──────── Document extract ────────

The government’s Universal Primary Education (UPE) has not made anything any easy. School is still expensive given other demands like lunch fee, building fee, development fund, uniform or clothing, examination, books and supplies, PTA fees, transportation and coaching. “It depends on the school. But on average, primary schools charge about Shs25,000 on top of the tuition whereas secondary schools go for about Shs90,000,” notes Teddy Bongomin, a social worker in Kinawataka.

This leaves children in abject poverty out in the cold. In and around Kampala’s sprawling slums are children who have never been between four walls of a classroom. Organisations like AVSI are only scratching the surface.

Illegal practices
Ministry of Education officials insist that the charges are illegal and should not be solicited.
“Charging those fees is not right. Those schools should not be doing so,” says Dr Yusuf Nsubuga, Director of Basic and Secondary Education.
This month, findings of twin reports by Uwezo and Ministry of Education and Sports on the state of affairs in education are a stern indictment of the country’s education sector and its drive towards achieving the 2015 Millennium Development Goal 2 of achieving universal primary education of 100 per cent enrolment and high literacy rate.

The report , “Out of School Children Uganda”, indicated that about 79 per cent of pupils who enroll for UPE programme drop out of school due to lack of fees despite the subsidisation from government. “Taking from the Ministry of Education abstract, where you have about two million students enrolling, you will realise that at the sitting of UNEB exams, only about Shs500,000 finished. It shows you just how many are falling off,” said Mr Issa Matovu, an education expert.

──────── Supplied material ────────

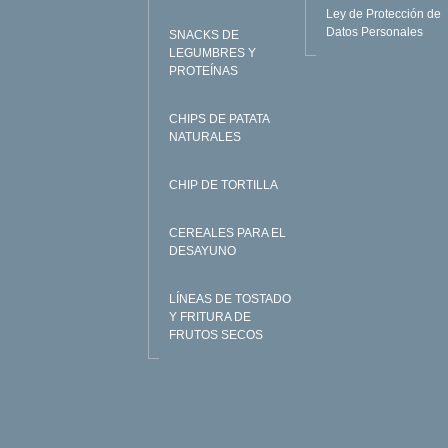
Ley de Protección de
Datos Personales
SNACKS DE
LEGUMBRES Y
PROTEÍNAS
CHIPS DE PATATA
NATURALES
CHIP DE TORTILLA
CEREALES PARA EL
DESAYUNO
LÍNEAS DE TOSTADO
Y FRITURA DE
FRUTOS SECOS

────────

Instructions —
(a) Update the passage on Ugandan school fees, beginning at the words "This month, findings" and stopping after "an education expert.", with "twin reports" replaced by "two reports".
(b) According to the passage on Ugandan school fees, what position does Dr Yusuf Nsubuga hold?
The data has no connection to the passage on Ugandan school fees.

Solutions to the problems —
(a)
This month, findings of two reports by Uwezo and Ministry of Education and Sports on the state of affairs in education are a stern indictment of the country’s education sector and its drive towards achieving the 2015 Millennium Development Goal 2 of achieving universal primary education of 100 per cent enrolment and high literacy rate.

The report , “Out of School Children Uganda”, indicated that about 79 per cent of pupils who enroll for UPE programme drop out of school due to lack of fees despite the subsidisation from government. “Taking from the Ministry of Education abstract, where you have about two million students enrolling, you will realise that at the sitting of UNEB exams, only about Shs500,000 finished. It shows you just how many are falling off,” said Mr Issa Matovu, an education expert.

(b) Director of Basic and Secondary Education